● **出典本文**

エネルギー政策対日審査2003 http://www.oecdtokyo.org/theme/ene/2003/20031118japan.html
OECD Tokyoの『エネルギー』の『エネルギー政策対日審査』の中のページ。『要約及び勧告の日本語版』など。
2003年IEA対日詳細審査
結論及び勧告の要約
要 約
- 1.1999 年の前回詳細審査以来、日本のエネルギー政策における主要な前進は、電力市場における部分的な自由化、ガス市場自由化における新たな進展、京都議定書の批准と議定書における目標達成のための強化された政策パッケージである。しかし、「3つのE(エネルギーセキュリティ、経済効率、環境)」のバランスを図ることについては、なお努力が必要である。
- 2.日本は供給セキュリティを確保するために多大な努力を払ってきた。この結果、日本は石油への依存を減らしてエネルギー・ミックスの多様化を図ってきている。石油備蓄はIEA
の備蓄義務を超えており、天然ガスの利用に対して多くの柔軟な施策が講じられているし、原子力発電や再生可能エネルギーを促進する政策は更なる石油依存の低減と多様化に寄与している。しかし、政治的に不安定な地域から輸入する石油への依存が増加していることにはなお懸念が持たれている。日本はまたエネルギーセキュリティの新たな段階に直面しつつある。最近のアルン(インドネシア)からの供給途絶は、エネルギー・ミックスにおけるガスのシェアが増加するにつれ、その安定供給に潜在的な脅威が存在していることを示した。東京電力の原子力発電所の運転停止はもう一つの例である。高まりつつある夏の電力需要ピークも需給のバランスに一定の危険性をもたらすかもしれない。日本にとっては、その地理的に孤立した位置と限られた国内エネルギー供給源から、多くのIEA
加盟国と比較して、エネルギーセキュリティ問題はより重要な問題である。
- 3.3つのE を達成する政策パッケージの基礎である2010 年までの長期エネルギー需給見通しは、直近では2001
年に発表されている。京都議定書の第一約束期間が近づいてきており、日本が感度分析に基づいて継続的にこれを更新していくことが重要である。2010
年以降のタイムフレームについても、検討され得る。
- 4.2002 年6 月、日本は2008 年から2012 年の第一約束期間の間に1990 年の水準から6%の温室効果ガスの排出削減を行う旨約束した京都議定書を批准した。1999
年の排出量が目標年の排出量を6.8%上回っていたことを考えれば、野心的な目標である。目標を達成する方針は、2002 年3
月の「地球温暖化対策推進大綱」の中で策定されている。

● **提供資料**
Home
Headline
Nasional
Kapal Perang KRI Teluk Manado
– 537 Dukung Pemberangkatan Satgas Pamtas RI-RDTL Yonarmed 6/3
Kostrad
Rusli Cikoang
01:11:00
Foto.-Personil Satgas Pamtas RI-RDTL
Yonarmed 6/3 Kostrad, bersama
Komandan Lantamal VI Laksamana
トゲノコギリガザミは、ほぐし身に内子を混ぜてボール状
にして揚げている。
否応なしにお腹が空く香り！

...

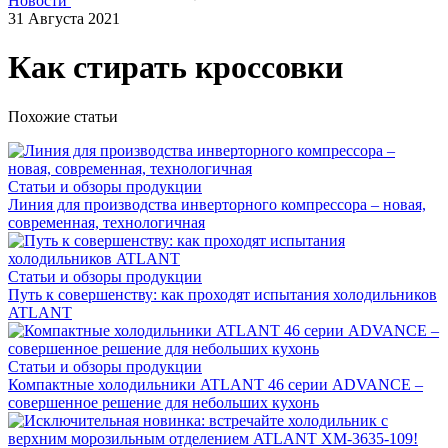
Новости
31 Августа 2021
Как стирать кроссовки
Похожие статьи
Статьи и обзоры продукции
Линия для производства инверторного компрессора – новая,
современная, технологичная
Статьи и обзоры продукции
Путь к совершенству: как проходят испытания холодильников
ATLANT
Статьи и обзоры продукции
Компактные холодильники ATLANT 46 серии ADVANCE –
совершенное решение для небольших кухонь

● **取り組む課題**
[A] 出典本文によると、日本にとってエネルギーセキュリティ問題が、多くのIEA加盟国と比べてより重要な問題であるのはなぜか。一～三文で説明しなさい。
[B] 出典本文のうち、「エネルギー政策対日審査200」から始まり「加盟国と比較して、エネルギーセキュリティ問題はより重要な問題である。」に至るまでの部分を、一字一句変えずに書き写しなさい。

● **解答一覧**
[A] 日本は地理的に孤立した位置にあり、国内のエネルギー供給源も限られているからである。

[B]
エネルギー政策対日審査2003 http://www.oecdtokyo.org/theme/ene/2003/20031118japan.html
OECD Tokyoの『エネルギー』の『エネルギー政策対日審査』の中のページ。『要約及び勧告の日本語版』など。
2003年IEA対日詳細審査
結論及び勧告の要約
要 約
- 1.1999 年の前回詳細審査以来、日本のエネルギー政策における主要な前進は、電力市場における部分的な自由化、ガス市場自由化における新たな進展、京都議定書の批准と議定書における目標達成のための強化された政策パッケージである。しかし、「3つのE(エネルギーセキュリティ、経済効率、環境)」のバランスを図ることについては、なお努力が必要である。
- 2.日本は供給セキュリティを確保するために多大な努力を払ってきた。この結果、日本は石油への依存を減らしてエネルギー・ミックスの多様化を図ってきている。石油備蓄はIEA
の備蓄義務を超えており、天然ガスの利用に対して多くの柔軟な施策が講じられているし、原子力発電や再生可能エネルギーを促進する政策は更なる石油依存の低減と多様化に寄与している。しかし、政治的に不安定な地域から輸入する石油への依存が増加していることにはなお懸念が持たれている。日本はまたエネルギーセキュリティの新たな段階に直面しつつある。最近のアルン(インドネシア)からの供給途絶は、エネルギー・ミックスにおけるガスのシェアが増加するにつれ、その安定供給に潜在的な脅威が存在していることを示した。東京電力の原子力発電所の運転停止はもう一つの例である。高まりつつある夏の電力需要ピークも需給のバランスに一定の危険性をもたらすかもしれない。日本にとっては、その地理的に孤立した位置と限られた国内エネルギー供給源から、多くのIEA
加盟国と比較して、エネルギーセキュリティ問題はより重要な問題である。